Then why the need for electors? How in one thread am I arguing about the bill of rights with people that say the framers gave us all these rights to protect the individual from an overreaching tyrannical government and in this thread I'm finding out those same people didn't think we were smart enough to cast our own vote for president and therefore needed an elected official(aka a government official)? So I decided to do my own homework.
https://guides.loc.gov/federalist-papers/text-61-70
Hamilton in No. 68:
"It was equally desirable, that the immediate election should be made by men most capable of analyzing the qualities adapted to the station, and acting under circumstances favorable to deliberation, and to a judicious combination of all the reasons and inducements which were proper to govern their choice. A small number of persons, selected by their fellow-citizens from the general mass, will be most likely to possess the information and discernment requisite to such complicated investigations."
"It was desirable that the sense of the people should operate in the choice of the person to whom (the president)so important a trust was to be confided."
So Hamilton gives us the reason for electors. He didn't trust that individuals would be capable of making a well informed choice, or know what qualities we should be looking for in a president, but it was desirable for electors to follow the will of the people?
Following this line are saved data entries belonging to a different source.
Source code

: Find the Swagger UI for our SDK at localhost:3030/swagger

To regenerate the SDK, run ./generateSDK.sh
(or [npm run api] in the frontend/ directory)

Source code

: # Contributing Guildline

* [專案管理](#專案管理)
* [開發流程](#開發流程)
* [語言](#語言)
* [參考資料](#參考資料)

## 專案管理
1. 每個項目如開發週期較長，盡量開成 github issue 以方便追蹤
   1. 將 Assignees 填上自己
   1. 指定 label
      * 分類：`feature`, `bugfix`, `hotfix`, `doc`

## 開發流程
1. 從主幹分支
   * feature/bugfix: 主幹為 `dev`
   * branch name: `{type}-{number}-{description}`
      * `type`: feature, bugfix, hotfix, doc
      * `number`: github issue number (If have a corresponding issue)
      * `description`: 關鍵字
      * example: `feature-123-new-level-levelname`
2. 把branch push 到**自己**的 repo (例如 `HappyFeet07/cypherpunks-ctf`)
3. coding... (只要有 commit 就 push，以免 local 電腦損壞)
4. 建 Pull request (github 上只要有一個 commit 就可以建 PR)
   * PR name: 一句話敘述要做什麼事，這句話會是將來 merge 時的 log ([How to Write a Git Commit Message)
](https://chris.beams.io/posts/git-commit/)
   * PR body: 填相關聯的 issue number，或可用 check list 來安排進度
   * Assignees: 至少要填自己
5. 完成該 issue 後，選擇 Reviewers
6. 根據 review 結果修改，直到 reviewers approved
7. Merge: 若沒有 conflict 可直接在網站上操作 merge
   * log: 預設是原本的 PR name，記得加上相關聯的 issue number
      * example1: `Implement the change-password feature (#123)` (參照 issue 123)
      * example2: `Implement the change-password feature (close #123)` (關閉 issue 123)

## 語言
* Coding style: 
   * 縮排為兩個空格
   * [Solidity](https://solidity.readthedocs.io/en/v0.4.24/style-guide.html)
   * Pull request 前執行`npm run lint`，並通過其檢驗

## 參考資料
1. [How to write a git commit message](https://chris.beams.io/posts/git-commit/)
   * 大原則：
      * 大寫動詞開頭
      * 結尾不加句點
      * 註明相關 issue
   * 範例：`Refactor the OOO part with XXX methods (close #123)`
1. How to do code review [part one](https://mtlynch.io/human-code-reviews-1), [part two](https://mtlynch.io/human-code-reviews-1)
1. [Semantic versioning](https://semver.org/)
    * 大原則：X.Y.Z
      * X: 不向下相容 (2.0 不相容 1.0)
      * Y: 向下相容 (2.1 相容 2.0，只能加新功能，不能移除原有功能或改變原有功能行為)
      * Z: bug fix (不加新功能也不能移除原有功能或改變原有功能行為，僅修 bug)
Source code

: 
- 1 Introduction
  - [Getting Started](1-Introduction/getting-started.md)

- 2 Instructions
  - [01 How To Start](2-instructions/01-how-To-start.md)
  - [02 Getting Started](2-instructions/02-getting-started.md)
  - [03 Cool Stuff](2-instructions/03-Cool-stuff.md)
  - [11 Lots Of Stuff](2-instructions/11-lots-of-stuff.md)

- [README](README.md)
But that doesn't answer why the disproportionate number of electors for each state? So, let's go to Madison in No. 10:
https://avalon.law.yale.edu/18th_century/fed10.asp
So what did Madison get right and wrong? Clearly he feared and had disdain for factions and parties. But this particular passage seems important: "If a faction consists of less than a majority, relief is supplied by the republican principle, which enables the majority to defeat its sinister views by regular vote."
It seems that Madison didn't foresee the two party system, and thought that states(or smaller factions) would be the parties. But it's clear that he dismissed the possibility of minority rule through "regular vote".
And finally here is a contemporaneously released paper that is arguing for a NPV:
https://thefederalistpapers.org/antifederalist-paper-72
"Is it then become necessary, that a free people should first resign their right of suffrage into other hands besides their own, and then, secondly, that they to whom they resign it should be compelled to choose men, whose persons, characters, manners, or principles they know nothing of?"